Geheel volgens verwachting is die zuinigheid overigens meer een theoretisch sellingpoint dan waarheid. Het opgegeven gemiddelde verbruik haalden we bij lange na niet; gedroegen we ons netjes, dan bleven we rond de 1 op 10 steken. Rijd je de S-Max zoals je een tweeliter turbomotor hoort te rijden, reken er dan maar op dat je ruimschoots in de enkele cijfers terecht komt. Maakt dat uit? Nee; nogmaals, er zijn alternatieven. En zuiniger dan de vijfcilinder is ie sowieso.
Wat wél belangrijk is, is hoe de SCTi aan het gas hangt. Het maximum koppel is tussen 1.750 en 4.500 toeren beschikbaar en hoewel dat best te merken is, ontgaat het je niet dat je met een groot en zwaar busje op stap bent. Oftewel: hij is absoluut erg vlot, maar toch gaat de S-Max soms net niet lekker van zijn plek. Gelukkig is er in zo’n geval de standaard Powershift-transmissie met dubbele koppeling. Dubbele natte koppeling, haast Ford zich te zeggen, want hoewel die techniek een iets hoger verbruik tot gevolg heeft, is het robuuster en betrouwbaarder dan het droge spul dat anderen gebruiken. Het zal wel.

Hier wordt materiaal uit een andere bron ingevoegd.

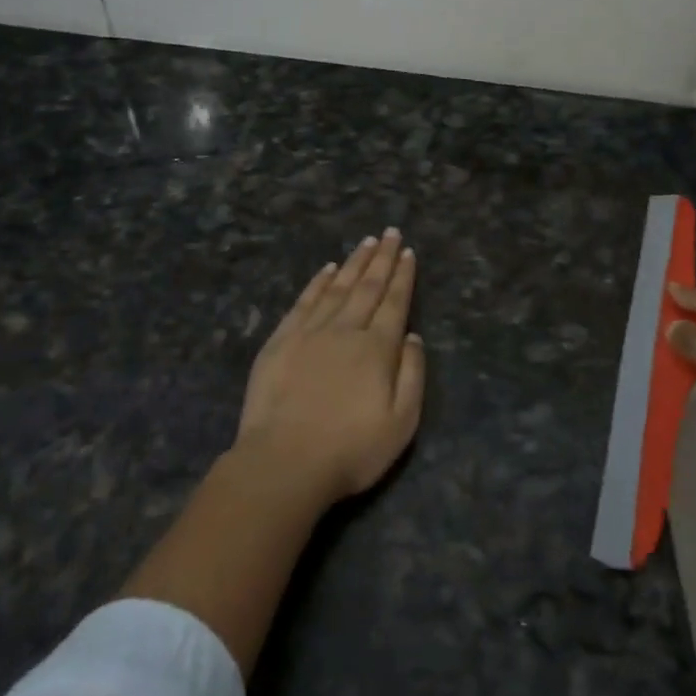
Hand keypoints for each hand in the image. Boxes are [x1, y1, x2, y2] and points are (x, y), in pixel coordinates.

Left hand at [235, 230, 425, 506]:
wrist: (284, 462)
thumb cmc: (350, 450)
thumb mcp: (401, 423)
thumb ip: (412, 375)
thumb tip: (413, 336)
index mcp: (377, 348)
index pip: (394, 303)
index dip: (403, 276)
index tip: (408, 252)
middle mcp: (346, 330)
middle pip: (368, 286)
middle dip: (382, 258)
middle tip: (391, 233)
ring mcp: (310, 332)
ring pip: (337, 287)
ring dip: (354, 262)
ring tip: (367, 242)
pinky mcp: (281, 341)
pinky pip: (305, 302)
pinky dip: (318, 282)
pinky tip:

De Powershift is van zichzelf niet altijd bij de les, maar dat is op te lossen door de pook een tikje naar rechts te geven om hem in S te zetten. In deze stand laat de bak nog maar weinig te wensen over en schakelt hij rap terug op de momenten dat de motor even moeite met de S-Max heeft. Alleen bij rustig toeren, door dorpjes, zetten we ‘m weer even terug in D. Zelf schakelen kan ook, maar dit gaat gepaard met enige vertraging tussen bevel en actie. Zoals bij zoveel automaten laten we deze optie dus al snel voor wat het is.
Rijden met de S-Max is nog altijd een onverdeeld genoegen. Geheel ‘op z’n Fords’ stuurt hij scherp en strak, en de combinatie van stevig zittende stoelen en weinig neiging tot overhellen, zorgt dat je na enig stuurwerk de hogere zitpositie zelfs gaat waarderen. Je kunt je met je linkervoet schrap zetten in bochten op een manier die niet lukt als je languit in een sportauto ligt. De stoelen en het stuur zijn uitgebreid verstelbaar, maar het onderstel niet. En weet je wat? Dat is bij andere merken misschien nodig, maar in de S-Max misten we het ‘comfort/sport’-knopje geen moment. Het is gewoon goed zo.